:: Data extracts ::

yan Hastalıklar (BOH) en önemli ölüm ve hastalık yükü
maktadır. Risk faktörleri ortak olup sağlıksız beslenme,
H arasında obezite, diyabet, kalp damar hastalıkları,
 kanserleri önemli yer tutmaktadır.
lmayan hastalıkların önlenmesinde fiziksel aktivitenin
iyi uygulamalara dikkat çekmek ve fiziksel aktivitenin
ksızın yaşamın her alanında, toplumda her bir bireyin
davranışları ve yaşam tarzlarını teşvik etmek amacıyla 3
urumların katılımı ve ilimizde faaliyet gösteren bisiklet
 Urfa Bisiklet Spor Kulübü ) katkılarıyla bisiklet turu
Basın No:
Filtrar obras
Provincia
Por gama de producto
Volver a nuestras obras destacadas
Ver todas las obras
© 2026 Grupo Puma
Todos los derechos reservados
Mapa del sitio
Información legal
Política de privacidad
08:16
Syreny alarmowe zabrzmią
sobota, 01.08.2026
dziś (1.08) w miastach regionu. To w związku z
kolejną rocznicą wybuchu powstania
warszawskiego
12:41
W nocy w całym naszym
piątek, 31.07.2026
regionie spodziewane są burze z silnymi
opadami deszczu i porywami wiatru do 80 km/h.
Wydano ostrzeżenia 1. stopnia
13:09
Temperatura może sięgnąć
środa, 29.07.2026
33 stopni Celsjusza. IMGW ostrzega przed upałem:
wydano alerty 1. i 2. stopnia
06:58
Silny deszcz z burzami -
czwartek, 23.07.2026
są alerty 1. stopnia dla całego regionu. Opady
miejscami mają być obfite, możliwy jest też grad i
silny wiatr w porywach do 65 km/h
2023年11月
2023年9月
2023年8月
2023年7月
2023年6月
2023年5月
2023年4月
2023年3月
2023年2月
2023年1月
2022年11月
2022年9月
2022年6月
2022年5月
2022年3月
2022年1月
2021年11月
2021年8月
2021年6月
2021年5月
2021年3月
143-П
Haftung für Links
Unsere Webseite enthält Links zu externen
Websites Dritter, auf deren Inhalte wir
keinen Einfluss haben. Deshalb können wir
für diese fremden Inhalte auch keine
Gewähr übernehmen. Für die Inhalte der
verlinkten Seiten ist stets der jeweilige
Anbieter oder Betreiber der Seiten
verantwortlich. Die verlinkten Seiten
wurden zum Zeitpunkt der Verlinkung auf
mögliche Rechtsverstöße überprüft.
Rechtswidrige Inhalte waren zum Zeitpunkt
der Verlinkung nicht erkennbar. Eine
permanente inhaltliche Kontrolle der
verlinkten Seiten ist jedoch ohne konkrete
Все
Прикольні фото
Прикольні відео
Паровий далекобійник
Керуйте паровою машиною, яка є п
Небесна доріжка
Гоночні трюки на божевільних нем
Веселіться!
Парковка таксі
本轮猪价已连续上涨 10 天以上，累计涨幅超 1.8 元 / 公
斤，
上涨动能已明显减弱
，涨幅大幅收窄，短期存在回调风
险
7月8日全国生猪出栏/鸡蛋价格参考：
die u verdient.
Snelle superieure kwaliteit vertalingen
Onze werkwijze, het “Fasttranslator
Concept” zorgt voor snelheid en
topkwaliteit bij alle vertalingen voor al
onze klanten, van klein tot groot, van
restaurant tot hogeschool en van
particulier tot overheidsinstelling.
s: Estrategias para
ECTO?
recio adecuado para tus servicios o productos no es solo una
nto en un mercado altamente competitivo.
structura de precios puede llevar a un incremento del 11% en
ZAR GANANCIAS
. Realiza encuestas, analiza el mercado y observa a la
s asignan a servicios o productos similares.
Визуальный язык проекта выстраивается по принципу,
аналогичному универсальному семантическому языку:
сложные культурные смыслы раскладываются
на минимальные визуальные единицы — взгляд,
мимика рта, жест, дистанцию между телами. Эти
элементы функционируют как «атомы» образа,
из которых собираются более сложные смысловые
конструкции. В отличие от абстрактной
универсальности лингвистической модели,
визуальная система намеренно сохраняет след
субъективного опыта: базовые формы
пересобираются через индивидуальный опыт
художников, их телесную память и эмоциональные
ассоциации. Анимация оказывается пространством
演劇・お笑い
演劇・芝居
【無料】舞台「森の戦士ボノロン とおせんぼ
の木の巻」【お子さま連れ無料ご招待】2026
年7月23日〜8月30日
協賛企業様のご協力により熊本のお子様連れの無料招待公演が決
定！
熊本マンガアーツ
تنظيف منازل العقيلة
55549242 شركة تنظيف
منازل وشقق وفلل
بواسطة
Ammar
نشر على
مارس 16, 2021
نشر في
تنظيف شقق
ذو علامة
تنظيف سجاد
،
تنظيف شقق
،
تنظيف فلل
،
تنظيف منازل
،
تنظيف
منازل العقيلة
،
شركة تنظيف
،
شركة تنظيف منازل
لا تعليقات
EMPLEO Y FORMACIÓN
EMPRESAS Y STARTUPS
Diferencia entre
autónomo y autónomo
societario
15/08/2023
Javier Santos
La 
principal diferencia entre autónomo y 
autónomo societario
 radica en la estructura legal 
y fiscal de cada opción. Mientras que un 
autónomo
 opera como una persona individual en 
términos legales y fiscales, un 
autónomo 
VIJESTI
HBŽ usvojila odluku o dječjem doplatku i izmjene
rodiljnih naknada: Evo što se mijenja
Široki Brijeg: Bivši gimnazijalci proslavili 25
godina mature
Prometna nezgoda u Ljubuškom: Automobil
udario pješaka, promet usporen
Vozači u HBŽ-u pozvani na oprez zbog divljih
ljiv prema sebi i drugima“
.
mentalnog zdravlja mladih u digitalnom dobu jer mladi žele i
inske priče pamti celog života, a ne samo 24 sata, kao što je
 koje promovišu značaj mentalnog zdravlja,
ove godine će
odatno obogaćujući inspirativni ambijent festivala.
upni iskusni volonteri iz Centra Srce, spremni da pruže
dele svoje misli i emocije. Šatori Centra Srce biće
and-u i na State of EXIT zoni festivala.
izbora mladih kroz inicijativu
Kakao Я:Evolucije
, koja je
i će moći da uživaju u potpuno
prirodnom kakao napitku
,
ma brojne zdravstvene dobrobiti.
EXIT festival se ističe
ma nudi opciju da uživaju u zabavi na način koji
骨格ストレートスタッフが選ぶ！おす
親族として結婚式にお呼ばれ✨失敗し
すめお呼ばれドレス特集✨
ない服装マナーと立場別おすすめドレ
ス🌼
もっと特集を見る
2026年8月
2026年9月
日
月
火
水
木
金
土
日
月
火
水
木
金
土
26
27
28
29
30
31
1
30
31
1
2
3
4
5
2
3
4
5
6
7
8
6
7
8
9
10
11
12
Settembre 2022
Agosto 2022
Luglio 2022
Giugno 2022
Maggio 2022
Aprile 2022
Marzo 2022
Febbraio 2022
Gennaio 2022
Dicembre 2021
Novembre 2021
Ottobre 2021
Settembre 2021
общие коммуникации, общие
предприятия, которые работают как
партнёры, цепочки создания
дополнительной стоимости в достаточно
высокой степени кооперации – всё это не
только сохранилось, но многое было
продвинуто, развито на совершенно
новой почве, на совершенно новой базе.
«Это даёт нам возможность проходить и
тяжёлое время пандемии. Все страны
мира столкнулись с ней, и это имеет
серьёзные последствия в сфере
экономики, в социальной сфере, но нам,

:::

> Task description: Present every line of text in the entries above as a Markdown table with the columns Row and Line. Number the rows in order and leave out blank lines.

> Output of the exercise:
| Row | Line |
|---|---|
| 1 | yan Hastalıklar (BOH) en önemli ölüm ve hastalık yükü |
| 2 | maktadır. Risk faktörleri ortak olup sağlıksız beslenme, |
| 3 | H arasında obezite, diyabet, kalp damar hastalıkları, |
| 4 |  kanserleri önemli yer tutmaktadır. |
| 5 | lmayan hastalıkların önlenmesinde fiziksel aktivitenin |
| 6 | iyi uygulamalara dikkat çekmek ve fiziksel aktivitenin |
| 7 | ksızın yaşamın her alanında, toplumda her bir bireyin |
| 8 | davranışları ve yaşam tarzlarını teşvik etmek amacıyla 3 |
| 9 | urumların katılımı ve ilimizde faaliyet gösteren bisiklet |
| 10 |  Urfa Bisiklet Spor Kulübü ) katkılarıyla bisiklet turu |
| 11 | Basın No: |
| 12 | Filtrar obras |
| 13 | Provincia |
| 14 | Por gama de producto |
| 15 | Volver a nuestras obras destacadas |
| 16 | Ver todas las obras |
| 17 | © 2026 Grupo Puma |
| 18 | Todos los derechos reservados |
| 19 | Mapa del sitio |
| 20 | Información legal |
| 21 | Política de privacidad |
| 22 | 08:16 |
| 23 | Syreny alarmowe zabrzmią |
| 24 | sobota, 01.08.2026 |
| 25 | dziś (1.08) w miastach regionu. To w związku z |
| 26 | kolejną rocznicą wybuchu powstania |
| 27 | warszawskiego |
| 28 | 12:41 |
| 29 | W nocy w całym naszym |
| 30 | piątek, 31.07.2026 |
| 31 | regionie spodziewane są burze z silnymi |
| 32 | opadami deszczu i porywami wiatru do 80 km/h. |
| 33 | Wydano ostrzeżenia 1. stopnia |
| 34 | 13:09 |
| 35 | Temperatura może sięgnąć |
| 36 | środa, 29.07.2026 |
| 37 | 33 stopni Celsjusza. IMGW ostrzega przed upałem: |
| 38 | wydano alerty 1. i 2. stopnia |
| 39 | 06:58 |
| 40 | Silny deszcz z burzami - |
| 41 | czwartek, 23.07.2026 |
| 42 | są alerty 1. stopnia dla całego regionu. Opady |
| 43 | miejscami mają być obfite, możliwy jest też grad i |
| 44 | silny wiatr w porywach do 65 km/h |
| 45 | 2023年11月 |
| 46 | 2023年9月 |
| 47 | 2023年8月 |
| 48 | 2023年7月 |
| 49 | 2023年6月 |
| 50 | 2023年5月 |
| 51 | 2023年4月 |
| 52 | 2023年3月 |
| 53 | 2023年2月 |
| 54 | 2023年1月 |
| 55 | 2022年11月 |
| 56 | 2022年9月 |
| 57 | 2022年6月 |
| 58 | 2022年5月 |
| 59 | 2022年3月 |
| 60 | 2022年1月 |
| 61 | 2021年11月 |
| 62 | 2021年8月 |
| 63 | 2021年6月 |
| 64 | 2021年5月 |
| 65 | 2021年3月 |
| 66 | 143-П |
| 67 | Haftung für Links |
| 68 | Unsere Webseite enthält Links zu externen |
| 69 | Websites Dritter, auf deren Inhalte wir |
| 70 | keinen Einfluss haben. Deshalb können wir |
| 71 | für diese fremden Inhalte auch keine |
| 72 | Gewähr übernehmen. Für die Inhalte der |
| 73 | verlinkten Seiten ist stets der jeweilige |
| 74 | Anbieter oder Betreiber der Seiten |
| 75 | verantwortlich. Die verlinkten Seiten |
| 76 | wurden zum Zeitpunkt der Verlinkung auf |
| 77 | mögliche Rechtsverstöße überprüft. |
| 78 | Rechtswidrige Inhalte waren zum Zeitpunkt |
| 79 | der Verlinkung nicht erkennbar. Eine |
| 80 | permanente inhaltliche Kontrolle der |
| 81 | verlinkten Seiten ist jedoch ohne konkrete |
| 82 | Все |
| 83 | Прикольні фото |
| 84 | Прикольні відео |
| 85 | Паровий далекобійник |
| 86 | Керуйте паровою машиною, яка є п |
| 87 | Небесна доріжка |
| 88 | Гоночні трюки на божевільних нем |
| 89 | Веселіться! |
| 90 | Парковка таксі |
| 91 | 本轮猪价已连续上涨 10 天以上，累计涨幅超 1.8 元 / 公 |
| 92 | 斤， |
| 93 | 上涨动能已明显减弱 |
| 94 | ，涨幅大幅收窄，短期存在回调风 |
| 95 | 险 |
| 96 | 7月8日全国生猪出栏/鸡蛋价格参考： |
| 97 | die u verdient. |
| 98 | Snelle superieure kwaliteit vertalingen |
| 99 | Onze werkwijze, het “Fasttranslator |
| 100 | Concept” zorgt voor snelheid en |
| 101 | topkwaliteit bij alle vertalingen voor al |
| 102 | onze klanten, van klein tot groot, van |
| 103 | restaurant tot hogeschool en van |
| 104 | particulier tot overheidsinstelling. |
| 105 | s: Estrategias para |
| 106 | ECTO? |
| 107 | recio adecuado para tus servicios o productos no es solo una |
| 108 | nto en un mercado altamente competitivo. |
| 109 | structura de precios puede llevar a un incremento del 11% en |
| 110 | ZAR GANANCIAS |
| 111 | . Realiza encuestas, analiza el mercado y observa a la |
| 112 | s asignan a servicios o productos similares. |
| 113 | Визуальный язык проекта выстраивается по принципу, |
| 114 | аналогичному универсальному семантическому языку: |
| 115 | сложные культурные смыслы раскладываются |
| 116 | на минимальные визуальные единицы — взгляд, |
| 117 | мимика рта, жест, дистанцию между телами. Эти |
| 118 | элементы функционируют как «атомы» образа, |
| 119 | из которых собираются более сложные смысловые |
| 120 | конструкции. В отличие от абстрактной |
| 121 | универсальности лингвистической модели, |
| 122 | визуальная система намеренно сохраняет след |
| 123 | субъективного опыта: базовые формы |
| 124 | пересобираются через индивидуальный опыт |
| 125 | художников, их телесную память и эмоциональные |
| 126 | ассоциации. Анимация оказывается пространством |
| 127 | 演劇・お笑い |
| 128 | 演劇・芝居 |
| 129 | 【無料】舞台「森の戦士ボノロン とおせんぼ |
| 130 | の木の巻」【お子さま連れ無料ご招待】2026 |
| 131 | 年7月23日〜8月30日 |
| 132 | 協賛企業様のご協力により熊本のお子様連れの無料招待公演が決 |
| 133 | 定！ |
| 134 | 熊本マンガアーツ |
| 135 | تنظيف منازل العقيلة |
| 136 | 55549242 شركة تنظيف |
| 137 | منازل وشقق وفلل |
| 138 | بواسطة |
| 139 | Ammar |
| 140 | نشر على |
| 141 | مارس 16, 2021 |
| 142 | نشر في |
| 143 | تنظيف شقق |
| 144 | ذو علامة |
| 145 | تنظيف سجاد |
| 146 | ، |
| 147 | تنظيف شقق |
| 148 | ، |
| 149 | تنظيف فلل |
| 150 | ، |
| 151 | تنظيف منازل |
| 152 | ، |
| 153 | تنظيف |
| 154 | منازل العقيلة |
| 155 | ، |
| 156 | شركة تنظيف |
| 157 | ، |
| 158 | شركة تنظيف منازل |
| 159 | لا تعليقات |
| 160 | EMPLEO Y FORMACIÓN |
| 161 | EMPRESAS Y STARTUPS |
| 162 | Diferencia entre |
| 163 | autónomo y autónomo |
| 164 | societario |
| 165 | 15/08/2023 |
| 166 | Javier Santos |
| 167 | La  |
| 168 | principal diferencia entre autónomo y  |
| 169 | autónomo societario |
| 170 |  radica en la estructura legal  |
| 171 | y fiscal de cada opción. Mientras que un  |
| 172 | autónomo |
| 173 |  opera como una persona individual en  |
| 174 | términos legales y fiscales, un  |
| 175 | autónomo  |
| 176 | VIJESTI |
| 177 | HBŽ usvojila odluku o dječjem doplatku i izmjene |
| 178 | rodiljnih naknada: Evo što se mijenja |
| 179 | Široki Brijeg: Bivši gimnazijalci proslavili 25 |
| 180 | godina mature |
| 181 | Prometna nezgoda u Ljubuškom: Automobil |
| 182 | udario pješaka, promet usporen |
| 183 | Vozači u HBŽ-u pozvani na oprez zbog divljih |
| 184 | ljiv prema sebi i drugima“ |
| 185 | . |
| 186 | mentalnog zdravlja mladih u digitalnom dobu jer mladi žele i |
| 187 | inske priče pamti celog života, a ne samo 24 sata, kao što je |
| 188 |  koje promovišu značaj mentalnog zdravlja, |
| 189 | ove godine će |
| 190 | odatno obogaćujući inspirativni ambijent festivala. |
| 191 | upni iskusni volonteri iz Centra Srce, spremni da pruže |
| 192 | dele svoje misli i emocije. Šatori Centra Srce biće |
| 193 | and-u i na State of EXIT zoni festivala. |
| 194 | izbora mladih kroz inicijativu |
| 195 | Kakao Я:Evolucije |
| 196 | , koja je |
| 197 | i će moći da uživaju u potpuno |
| 198 | prirodnom kakao napitku |
| 199 | , |
| 200 | ma brojne zdravstvene dobrobiti. |
| 201 | EXIT festival se ističe |
| 202 | ma nudi opciju da uživaju u zabavi na način koji |
| 203 | 骨格ストレートスタッフが選ぶ！おす |
| 204 | 親族として結婚式にお呼ばれ✨失敗し |
| 205 | すめお呼ばれドレス特集✨ |
| 206 | ない服装マナーと立場別おすすめドレ |
| 207 | ス🌼 |
| 208 | もっと特集を見る |
| 209 | 2026年8月 |
| 210 | 2026年9月 |
| 211 | 日 |
| 212 | 月 |
| 213 | 火 |
| 214 | 水 |
| 215 | 木 |
| 216 | 金 |
| 217 | 土 |
| 218 | 日 |
| 219 | 月 |
| 220 | 火 |
| 221 | 水 |
| 222 | 木 |
| 223 | 金 |
| 224 | 土 |
| 225 | 26 |
| 226 | 27 |
| 227 | 28 |
| 228 | 29 |
| 229 | 30 |
| 230 | 31 |
| 231 | 1 |
| 232 | 30 |
| 233 | 31 |
| 234 | 1 |
| 235 | 2 |
| 236 | 3 |
| 237 | 4 |
| 238 | 5 |
| 239 | 2 |
| 240 | 3 |
| 241 | 4 |
| 242 | 5 |
| 243 | 6 |
| 244 | 7 |
| 245 | 8 |
| 246 | 6 |
| 247 | 7 |
| 248 | 8 |
| 249 | 9 |
| 250 | 10 |
| 251 | 11 |
| 252 | 12 |
| 253 | Settembre 2022 |
| 254 | Agosto 2022 |
| 255 | Luglio 2022 |
| 256 | Giugno 2022 |
| 257 | Maggio 2022 |
| 258 | Aprile 2022 |
| 259 | Marzo 2022 |
| 260 | Febbraio 2022 |
| 261 | Gennaio 2022 |
| 262 | Dicembre 2021 |
| 263 | Novembre 2021 |
| 264 | Ottobre 2021 |
| 265 | Settembre 2021 |
| 266 | общие коммуникации, общие |
| 267 | предприятия, которые работают как |
| 268 | партнёры, цепочки создания |
| 269 | дополнительной стоимости в достаточно |
| 270 | высокой степени кооперации – всё это не |
| 271 | только сохранилось, но многое было |
| 272 | продвинуто, развито на совершенно |
| 273 | новой почве, на совершенно новой базе. |
| 274 | «Это даёт нам возможность проходить и |
| 275 | тяжёлое время пандемии. Все страны |
| 276 | мира столкнулись с ней, и это имеет |
| 277 | серьёзные последствия в сфере |
| 278 | экономики, в социальной сфере, но нам, |